### EXERCISE GOAL
Return exactly the span of lines in the following data that opens with the line containing "ring tip: (317, 243)" and closes with the line containing "pinky dip: (285, 212)". Include nothing else.

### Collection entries
○ ○ ○ ○
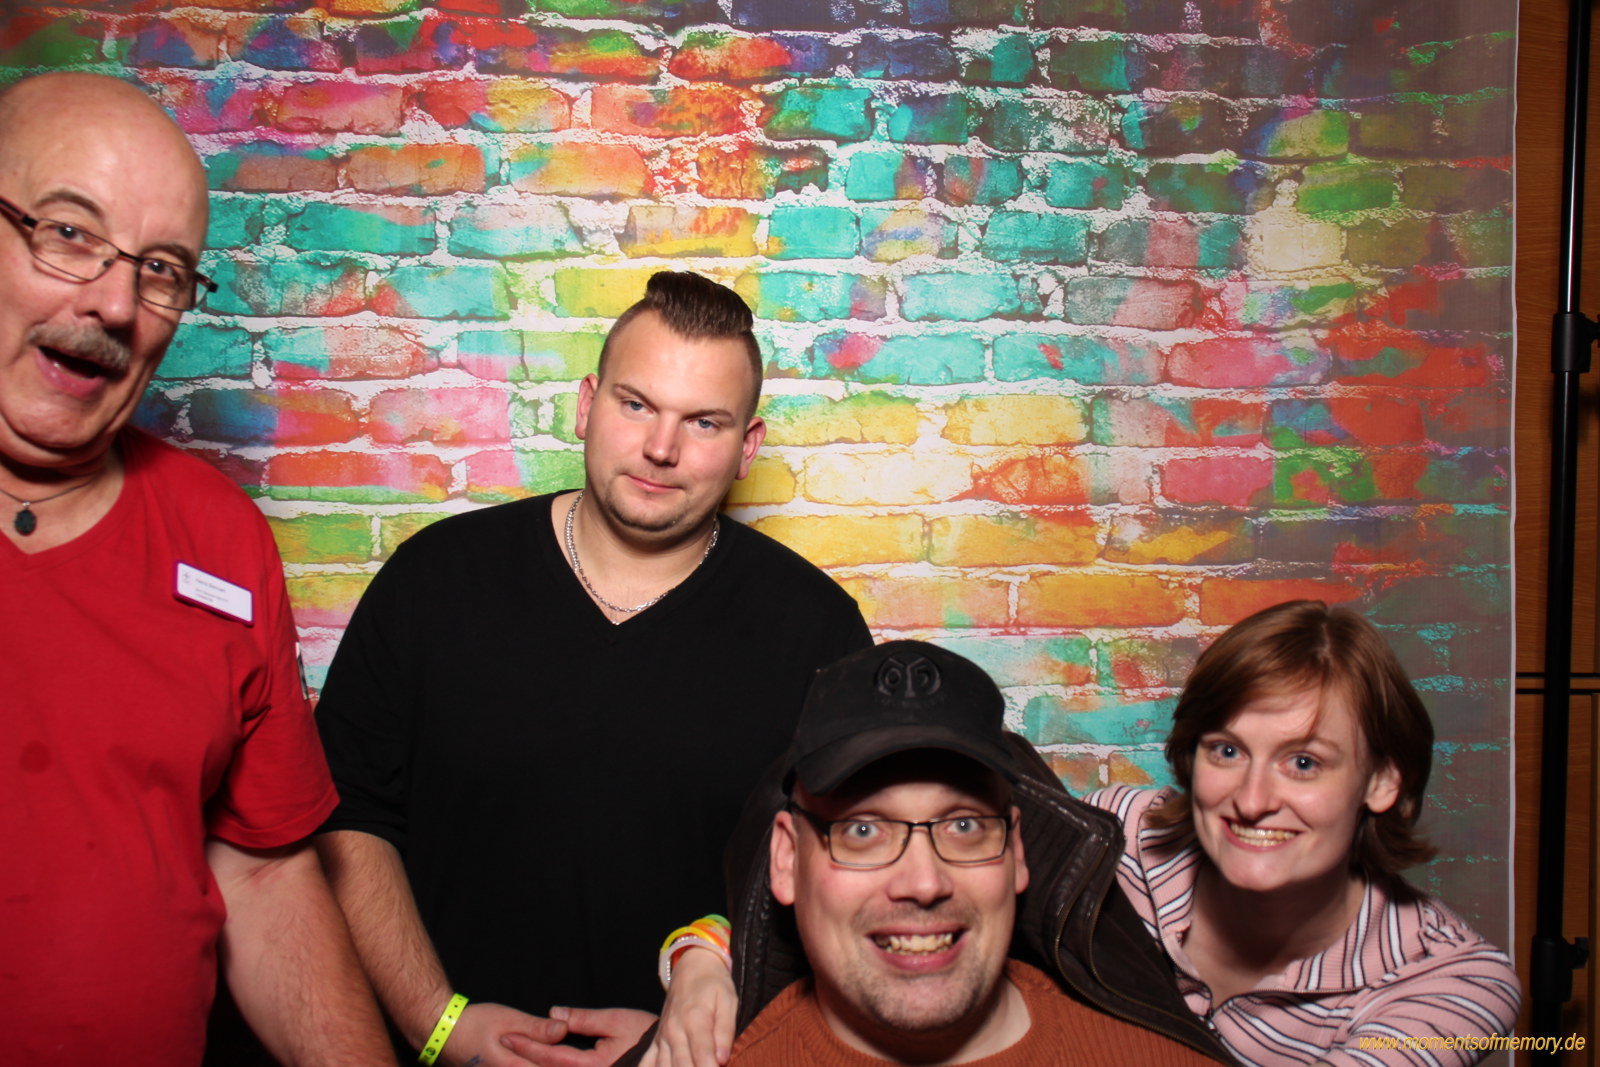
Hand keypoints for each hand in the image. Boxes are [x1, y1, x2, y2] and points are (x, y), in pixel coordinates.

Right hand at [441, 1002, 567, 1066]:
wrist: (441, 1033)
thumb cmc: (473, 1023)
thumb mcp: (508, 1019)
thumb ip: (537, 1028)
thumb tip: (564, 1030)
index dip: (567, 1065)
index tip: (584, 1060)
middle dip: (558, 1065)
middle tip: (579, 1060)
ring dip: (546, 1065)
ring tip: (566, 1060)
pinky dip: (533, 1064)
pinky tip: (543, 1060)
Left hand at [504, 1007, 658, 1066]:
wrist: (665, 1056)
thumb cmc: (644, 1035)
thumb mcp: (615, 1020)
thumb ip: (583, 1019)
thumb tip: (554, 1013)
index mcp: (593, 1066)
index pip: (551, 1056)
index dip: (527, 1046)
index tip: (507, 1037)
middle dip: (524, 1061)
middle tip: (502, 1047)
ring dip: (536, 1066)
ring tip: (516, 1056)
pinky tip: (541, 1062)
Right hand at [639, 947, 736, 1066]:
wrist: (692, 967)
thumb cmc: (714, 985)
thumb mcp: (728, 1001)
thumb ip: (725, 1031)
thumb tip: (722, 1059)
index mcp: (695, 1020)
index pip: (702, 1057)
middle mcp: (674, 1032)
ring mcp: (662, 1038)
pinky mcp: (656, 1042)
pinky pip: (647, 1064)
○ ○ ○ ○
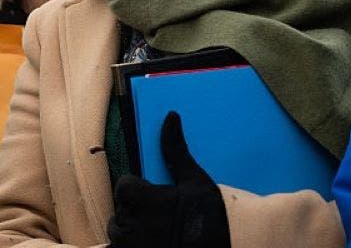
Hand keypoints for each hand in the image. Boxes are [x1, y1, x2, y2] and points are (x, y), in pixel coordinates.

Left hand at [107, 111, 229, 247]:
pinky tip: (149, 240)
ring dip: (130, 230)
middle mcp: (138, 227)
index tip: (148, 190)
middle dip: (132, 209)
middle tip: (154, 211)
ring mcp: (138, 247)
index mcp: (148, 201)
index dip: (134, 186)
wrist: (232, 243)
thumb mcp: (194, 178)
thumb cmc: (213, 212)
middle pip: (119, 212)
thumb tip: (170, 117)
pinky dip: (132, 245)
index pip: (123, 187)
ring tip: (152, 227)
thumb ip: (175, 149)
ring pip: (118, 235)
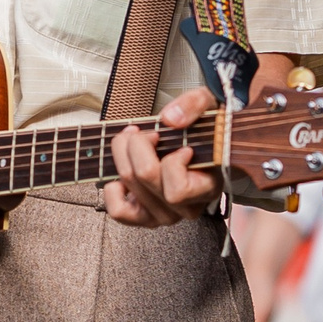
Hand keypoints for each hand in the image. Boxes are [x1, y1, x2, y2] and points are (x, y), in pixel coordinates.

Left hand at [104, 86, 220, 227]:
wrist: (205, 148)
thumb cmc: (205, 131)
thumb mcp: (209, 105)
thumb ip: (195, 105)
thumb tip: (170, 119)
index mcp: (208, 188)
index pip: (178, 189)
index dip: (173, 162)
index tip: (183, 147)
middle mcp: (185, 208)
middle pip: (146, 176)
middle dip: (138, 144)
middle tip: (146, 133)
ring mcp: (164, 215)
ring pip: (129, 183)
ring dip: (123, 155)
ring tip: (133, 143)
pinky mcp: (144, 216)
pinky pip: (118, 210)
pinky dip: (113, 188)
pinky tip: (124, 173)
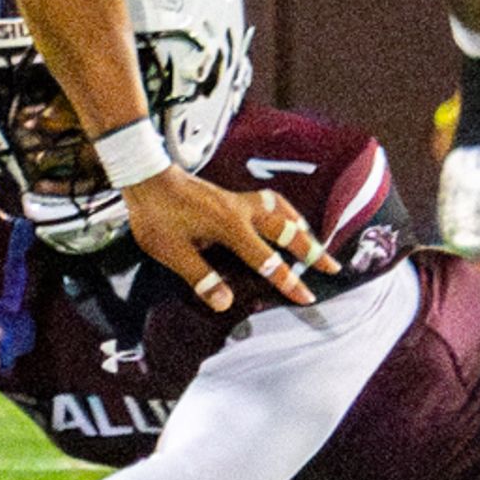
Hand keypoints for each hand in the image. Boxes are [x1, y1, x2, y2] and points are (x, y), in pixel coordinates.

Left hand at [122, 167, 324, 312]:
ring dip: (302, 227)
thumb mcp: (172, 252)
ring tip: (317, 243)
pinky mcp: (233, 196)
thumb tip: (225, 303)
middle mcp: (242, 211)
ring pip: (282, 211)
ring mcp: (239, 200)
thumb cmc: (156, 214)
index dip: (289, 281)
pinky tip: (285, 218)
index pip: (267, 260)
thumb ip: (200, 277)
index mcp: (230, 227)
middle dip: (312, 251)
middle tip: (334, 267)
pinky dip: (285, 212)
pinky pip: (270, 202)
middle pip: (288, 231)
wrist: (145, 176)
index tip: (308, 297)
○ ○ ○ ○
### REPLY
ring tip: (317, 243)
pinky mcp: (233, 196)
thumb tip: (225, 303)
middle mcp: (242, 211)
ring pip: (282, 211)
ring mcp: (239, 200)
thumb cmc: (156, 214)
index dip: (289, 281)
pinky tip: (285, 218)
index pip: (267, 260)
thumb ip: (200, 277)
index mcp: (230, 227)
middle dip: (312, 251)
middle tip: (334, 267)
pinky dip: (285, 212)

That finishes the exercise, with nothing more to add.